Desde la Dinama explicaron que aumentan las denuncias e incautaciones por tenencia ilegal de monos tití y caí, que pueden transmitir graves enfermedades a los humanos.

Días atrás, la Dinama incautó 200 aves en una serie de operativos para combatir el tráfico ilegal de animales. Sin embargo, estos no son los únicos animales traficados en Uruguay o que sufren la tenencia ilegal, aunque sin dudas son los más frecuentes y redituables.

Sólo a modo de ejemplos, se han hecho operativos por boas y serpientes mantenidas ilegalmente en casas, han aparecido salamandras (vivas) en encomiendas del Correo y también pájaros metidos en tubos cerrados, despachados en aviones.

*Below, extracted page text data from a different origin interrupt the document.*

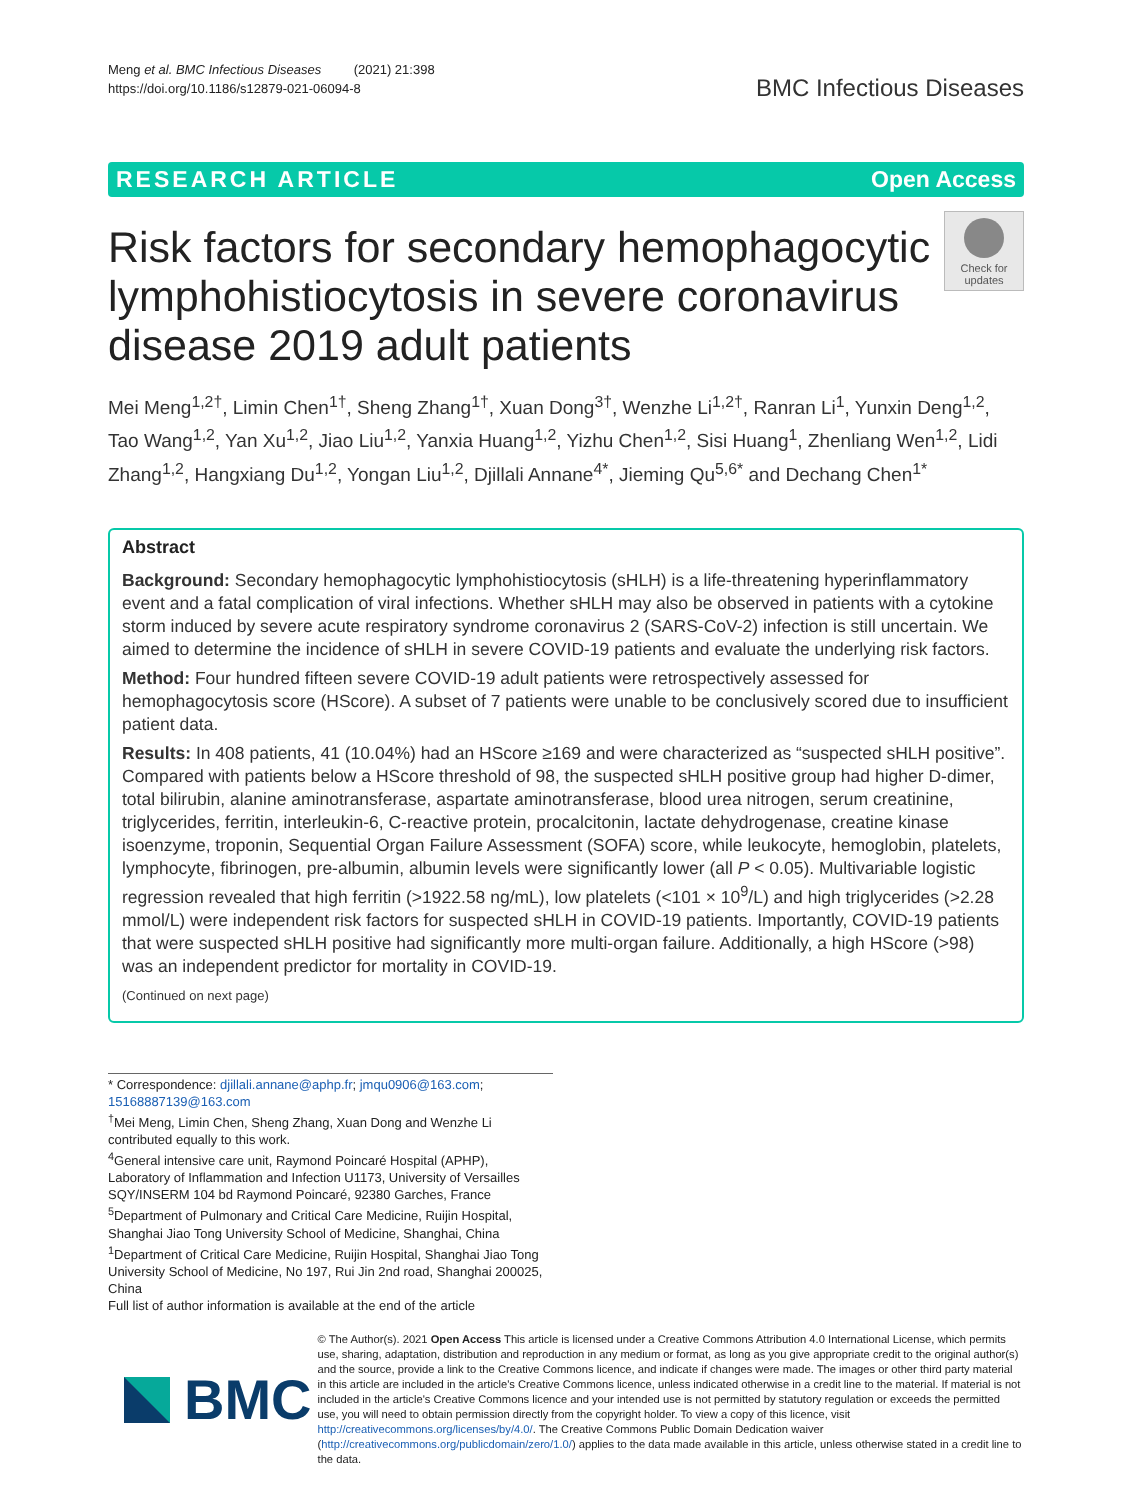Meng et al. BMC Infectious Diseases (2021) 21:398
https://doi.org/10.1186/s12879-021-06094-8
BMC Infectious Diseases
RESEARCH ARTICLE Open Access
Risk factors for secondary hemophagocytic lymphohistiocytosis in severe coronavirus disease 2019 adult patients
Check for updates
Mei Meng<sup>1,2†</sup>, Limin Chen<sup>1†</sup>, Sheng Zhang<sup>1†</sup>, Xuan Dong<sup>3†</sup>, Wenzhe Li<sup>1,2†</sup>, Ranran Li<sup>1</sup>, Yunxin Deng<sup>1,2</sup>, Tao Wang<sup>1,2</sup>, Yan Xu<sup>1,2</sup>, Jiao Liu<sup>1,2</sup>, Yanxia Huang<sup>1,2</sup>, Yizhu Chen<sup>1,2</sup>, Sisi Huang<sup>1</sup>, Zhenliang Wen<sup>1,2</sup>, Lidi Zhang<sup>1,2</sup>, Hangxiang Du<sup>1,2</sup>, Yongan Liu<sup>1,2</sup>, Djillali Annane<sup>4*</sup>, Jieming Qu<sup>5,6*</sup> and Dechang Chen<sup>1*</sup>
Abstract
Background: Secondary hemophagocytic lymphohistiocytosis (sHLH) is a life-threatening hyperinflammatory event and a fatal complication of viral infections. Whether sHLH may also be observed in patients with a cytokine storm induced by severe acute respiratory syndrome coronavirus 2 (SARS-CoV-2) infection is still uncertain. We aimed to determine the incidence of sHLH in severe COVID-19 patients and evaluate the underlying risk factors.
Method: Four hundred fifteen severe COVID-19 adult patients were retrospectively assessed for hemophagocytosis score (HScore). A subset of 7 patients were unable to be conclusively scored due to insufficient patient data.
Results: In 408 patients, 41 (10.04%) had an HScore ≥169 and were characterized as “suspected sHLH positive”. Compared with patients below a HScore threshold of 98, the suspected sHLH positive group had higher D-dimer, total bilirubin, alanine aminotransferase, aspartate aminotransferase, blood urea nitrogen, serum creatinine, triglycerides, ferritin, interleukin-6, C-reactive protein, procalcitonin, lactate dehydrogenase, creatine kinase isoenzyme, troponin, Sequential Organ Failure Assessment (SOFA) score, while leukocyte, hemoglobin, platelets, lymphocyte, fibrinogen, pre-albumin, albumin levels were significantly lower (all P < 0.05). Multivariable logistic regression revealed that high ferritin (>1922.58 ng/mL), low platelets (<101 × 10<sup>9</sup>/L) and high triglycerides (>2.28 mmol/L) were independent risk factors for suspected sHLH in COVID-19 patients. Importantly, COVID-19 patients that were suspected sHLH positive had significantly more multi-organ failure. Additionally, a high HScore (>98) was an independent predictor for mortality in COVID-19.
(Continued on next page)
* Correspondence: djillali.annane@aphp.fr; jmqu0906@163.com; 15168887139@163.com
<sup>†</sup> Mei Meng, Limin Chen, Sheng Zhang, Xuan Dong and Wenzhe Li contributed equally to this work.
<sup>4</sup> General intensive care unit, Raymond Poincaré Hospital (APHP), Laboratory of Inflammation and Infection U1173, University of Versailles SQY/INSERM 104 bd Raymond Poincaré, 92380 Garches, France
<sup>5</sup> Department of Pulmonary and Critical Care Medicine, Ruijin Hospital, Shanghai Jiao Tong University School of Medicine, Shanghai, China
<sup>1</sup> Department of Critical Care Medicine, Ruijin Hospital, Shanghai Jiao Tong University School of Medicine, No 197, Rui Jin 2nd road, Shanghai 200025, China
Full list of author information is available at the end of the article
BMC
© The Author(s). 2021 Open Access This article is licensed under a Creative Commons Attribution 4.0 International License, which permits use, sharing, adaptation, distribution and reproduction in any medium or format, as long as you give appropriate credit to the original author(s) and the source, provide a link to the Creative Commons licence, and indicate if changes were made. The images or other third party material in this article are included in the article's Creative Commons licence, unless indicated otherwise in a credit line to the material. If material is not included in the article's Creative Commons licence and your intended use is not permitted by statutory regulation or exceeds the permitted use, you will need to obtain permission directly from the copyright holder. To view a copy of this licence, visit http://creativecommons.org/licenses/by/4.0/. The Creative Commons Public Domain Dedication waiver (http://creativecommons.org/publicdomain/zero/1.0/) applies to the data made available in this article, unless otherwise stated in a credit line to the data.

La última preocupación de la Dinama es la venta y tenencia ilegal de monos caí (Cebus apella) y monos tití (Callithrix jacchus).

Estas especies son traficadas desde Brasil y Argentina, y preocupan tanto por las consecuencias para las propias especies como por el riesgo desde el punto de vista sanitario que esto puede traer aparejado para los animales domésticos y las personas. «Pueden llegar a ser transmisores de enfermedades y por eso es relevante que la población esté al tanto», explicaron desde la Dinama.

Desde febrero comenzaron a reiterarse varias denuncias por la tenencia ilegal o venta de monos caí, mientras que el año pasado la Dinama tuvo que intervenir en otros casos protagonizados por monos tití, contó Ana Laura Mello, jefa del Departamento de Control de Especies y Bioseguridad de Dinama.

La Dinama intervino recientemente en un domicilio en Ciudad de la Costa, donde tenían a un mono caí encerrado en una jaula de un metro por un metro, debajo de un árbol. Estaba allí desde hace 30 años, explicó Mello, que contó que esta especie puede vivir hasta los 45 años. El animal había sido colocado en el patio, en un lugar que se veía incluso desde la calle, lo que permitió que se denunciara la situación.

Otro caso ocurrió en una chacra en San José, donde también tenían al mono en una jaula. Además, la Dinama pudo comprobar que otro mono estaba siendo ofrecido a través de Internet y pudo intervenir a tiempo. No son los únicos casos denunciados.

Mello contó que esos animales suelen venderse a través de grupos cerrados de Facebook e instó a que quienes ingresan a estos sitios denuncien la situación a través del formulario en línea

¿Qué sucede una vez que los monos son incautados? Un primer nivel de asistencia está a cargo de la intendencia de Montevideo, que provee de un veterinario para que los examine. Luego quedan en cuarentena y finalmente se incorporan al plantel de alguno de los zoológicos del Sistema Departamental, ya que no son animales que puedan ser devueltos a su hábitat natural (que además no se encuentra en Uruguay).

Una de las preocupaciones adicionales para la Dinama es que estos monos pueden ser vectores de enfermedades, afectando tanto a otros animales domésticos como a seres humanos.

Estos monos son especímenes protegidos en el apéndice II del convenio internacional de especies amenazadas de fauna y flora silvestres (CITES), por lo que no pueden estar en manos de particulares.

La prohibición justamente está motivada por la facilidad que tienen para ser portadores de enfermedades que pueden transmitir a las personas de sus entornos. En otros países donde el problema del mascotismo está más extendido, se han encontrado ejemplares con malaria, dengue, rabia y SIDA, por ejemplo, enfermedades que a veces no son detectadas porque la procedencia es ilegal y no está sometida a controles sanitarios necesarios.

Desde Dinama agregaron que el aumento de casos en Uruguay se corresponde a una tendencia mundial de mascotizar animales exóticos. Se venden entre 500 y 1000 dólares en el mercado ilegal, que como dijimos funciona básicamente a través de las redes sociales.